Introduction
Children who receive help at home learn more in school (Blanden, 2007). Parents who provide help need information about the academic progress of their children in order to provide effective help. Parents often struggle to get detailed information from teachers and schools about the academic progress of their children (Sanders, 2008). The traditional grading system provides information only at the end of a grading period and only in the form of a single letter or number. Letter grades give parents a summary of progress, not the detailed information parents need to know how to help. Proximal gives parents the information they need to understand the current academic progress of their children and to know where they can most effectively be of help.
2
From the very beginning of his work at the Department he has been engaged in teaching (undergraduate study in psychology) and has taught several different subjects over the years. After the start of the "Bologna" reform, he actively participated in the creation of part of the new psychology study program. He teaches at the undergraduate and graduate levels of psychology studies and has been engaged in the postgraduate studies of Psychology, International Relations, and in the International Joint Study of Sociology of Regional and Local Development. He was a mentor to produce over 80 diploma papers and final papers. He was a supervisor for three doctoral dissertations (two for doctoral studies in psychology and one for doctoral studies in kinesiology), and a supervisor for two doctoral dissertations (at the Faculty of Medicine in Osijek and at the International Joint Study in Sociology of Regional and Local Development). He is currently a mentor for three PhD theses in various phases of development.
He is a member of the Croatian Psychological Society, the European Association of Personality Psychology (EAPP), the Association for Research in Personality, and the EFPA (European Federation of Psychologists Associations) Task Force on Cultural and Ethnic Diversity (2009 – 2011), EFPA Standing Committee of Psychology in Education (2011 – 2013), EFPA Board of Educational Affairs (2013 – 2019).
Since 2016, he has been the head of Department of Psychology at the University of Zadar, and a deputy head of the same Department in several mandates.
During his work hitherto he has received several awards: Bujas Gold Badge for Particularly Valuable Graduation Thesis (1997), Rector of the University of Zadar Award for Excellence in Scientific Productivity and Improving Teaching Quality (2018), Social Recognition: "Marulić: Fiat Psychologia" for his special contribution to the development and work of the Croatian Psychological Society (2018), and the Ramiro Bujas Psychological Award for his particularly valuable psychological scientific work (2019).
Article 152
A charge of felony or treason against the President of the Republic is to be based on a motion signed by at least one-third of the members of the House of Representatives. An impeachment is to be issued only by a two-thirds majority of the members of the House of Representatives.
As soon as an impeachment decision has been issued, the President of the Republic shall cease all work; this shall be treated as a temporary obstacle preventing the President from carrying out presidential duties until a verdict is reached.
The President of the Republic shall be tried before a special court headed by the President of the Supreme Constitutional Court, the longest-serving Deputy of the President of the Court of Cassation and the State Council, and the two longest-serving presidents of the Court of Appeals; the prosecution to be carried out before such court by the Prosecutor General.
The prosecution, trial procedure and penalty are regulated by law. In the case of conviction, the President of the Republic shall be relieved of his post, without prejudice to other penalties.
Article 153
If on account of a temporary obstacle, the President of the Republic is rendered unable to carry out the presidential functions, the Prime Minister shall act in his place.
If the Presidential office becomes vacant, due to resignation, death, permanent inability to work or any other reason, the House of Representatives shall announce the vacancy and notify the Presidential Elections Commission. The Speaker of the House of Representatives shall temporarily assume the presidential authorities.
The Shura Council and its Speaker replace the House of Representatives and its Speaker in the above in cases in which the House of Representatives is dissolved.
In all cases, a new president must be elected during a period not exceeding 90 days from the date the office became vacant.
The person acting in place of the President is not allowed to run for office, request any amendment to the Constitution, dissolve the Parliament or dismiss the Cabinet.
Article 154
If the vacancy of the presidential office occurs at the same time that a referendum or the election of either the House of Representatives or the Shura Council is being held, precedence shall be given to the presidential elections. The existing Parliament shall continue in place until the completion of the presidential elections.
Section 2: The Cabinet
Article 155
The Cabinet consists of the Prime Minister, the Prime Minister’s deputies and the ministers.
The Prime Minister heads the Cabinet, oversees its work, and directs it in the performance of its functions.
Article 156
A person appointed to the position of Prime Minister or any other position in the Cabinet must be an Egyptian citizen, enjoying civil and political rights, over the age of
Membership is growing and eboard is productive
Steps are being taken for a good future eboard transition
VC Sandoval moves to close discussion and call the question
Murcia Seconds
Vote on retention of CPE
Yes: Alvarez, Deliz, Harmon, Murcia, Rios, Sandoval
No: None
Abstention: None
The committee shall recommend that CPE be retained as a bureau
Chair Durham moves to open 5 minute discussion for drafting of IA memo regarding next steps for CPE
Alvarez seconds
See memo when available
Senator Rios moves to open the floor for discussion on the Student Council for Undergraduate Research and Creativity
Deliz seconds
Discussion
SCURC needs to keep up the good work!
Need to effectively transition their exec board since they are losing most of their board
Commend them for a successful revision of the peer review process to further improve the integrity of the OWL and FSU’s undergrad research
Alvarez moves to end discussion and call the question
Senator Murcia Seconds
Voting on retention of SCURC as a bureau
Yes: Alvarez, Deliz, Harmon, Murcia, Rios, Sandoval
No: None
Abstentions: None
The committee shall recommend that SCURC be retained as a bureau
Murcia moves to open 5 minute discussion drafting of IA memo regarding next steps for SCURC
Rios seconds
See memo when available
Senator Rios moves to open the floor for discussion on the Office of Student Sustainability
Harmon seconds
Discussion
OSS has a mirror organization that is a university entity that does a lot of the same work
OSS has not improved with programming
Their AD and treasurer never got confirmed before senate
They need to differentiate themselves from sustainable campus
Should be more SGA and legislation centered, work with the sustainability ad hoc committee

----------

* WHAT THIS TASK INVOLVES
Across the whole listing, show each line where the word "retention" occurs.

* RESULT OF THIS EXERCISE
Vote on retention of CPE
Voting on retention of SCURC as a bureau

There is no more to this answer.